● **TASKS FOR THIS EXERCISE**
(a) In the checklist thread, reproduce the passage that begins at the words "Feel free to" and ends after the words "code = 10 issues.", switching "Fog Creek" to "Stack Exchange".
(b) According to jstanley's comment in the checklist thread, what could have made the list much easier to use?

● **PASSAGE SHOWN**
=-=-=-=-=
I am very procedure oriented and have always liked checklists and templates. I
have just created a github repo to share checklists and templates here:

[https://github.com/godber/software_dev_templates_and_checkli...](https://github.com/godber/software_dev_templates_and_checklists)

Feel free to contribute if you think its a good idea.

I've started it out with the Fog Creek checklist ... if Fog Creek guys don't
like my having included it, I'll happily take it down.

------
duncans
10 lines of code = 10 issues.

500 lines of code = "looks fine."

Code reviews.

[https://twitter.com/iamdevloper/status/397664295875805184](https://twitter.com/iamdevloper/status/397664295875805184)

------
jstanley
While I have no problem with the concept, I think this list is rather sloppily
produced.

On some of the items a "yes" is good, and on some a "no" is good. A little
more thought could have made the list much easier to use.
=-=-=-=-=
● **DATASET ENTRIES**

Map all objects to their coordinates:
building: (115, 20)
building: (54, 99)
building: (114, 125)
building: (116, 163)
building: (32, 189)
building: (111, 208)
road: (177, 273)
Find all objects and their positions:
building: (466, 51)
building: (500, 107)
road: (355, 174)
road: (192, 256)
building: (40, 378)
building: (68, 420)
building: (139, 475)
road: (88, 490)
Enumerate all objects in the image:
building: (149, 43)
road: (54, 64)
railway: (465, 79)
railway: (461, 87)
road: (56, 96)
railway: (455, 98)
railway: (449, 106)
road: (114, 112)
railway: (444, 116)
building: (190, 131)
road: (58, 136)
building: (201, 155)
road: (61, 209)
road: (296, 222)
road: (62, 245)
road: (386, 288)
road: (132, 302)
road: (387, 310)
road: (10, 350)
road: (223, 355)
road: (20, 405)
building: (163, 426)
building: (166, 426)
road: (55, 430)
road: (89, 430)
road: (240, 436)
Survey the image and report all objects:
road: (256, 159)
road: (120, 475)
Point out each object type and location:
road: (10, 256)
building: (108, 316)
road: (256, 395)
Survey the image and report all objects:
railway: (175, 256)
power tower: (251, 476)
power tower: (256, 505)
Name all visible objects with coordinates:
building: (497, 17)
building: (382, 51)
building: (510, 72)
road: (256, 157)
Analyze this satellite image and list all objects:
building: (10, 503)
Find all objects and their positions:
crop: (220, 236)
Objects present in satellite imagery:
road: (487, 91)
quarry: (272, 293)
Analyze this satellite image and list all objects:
=-=-=-=-=
● **RESPONSES TO THE TASKS**
(a)
Feel free to contribute if you think its a good idea.

I've started it out with the Stack Exchange checklist ... if Stack Exchange guys don't
like my having included it, I'll happily take it down.

------
duncans
10 lines of code = 10 issues.

(b) A little more thought.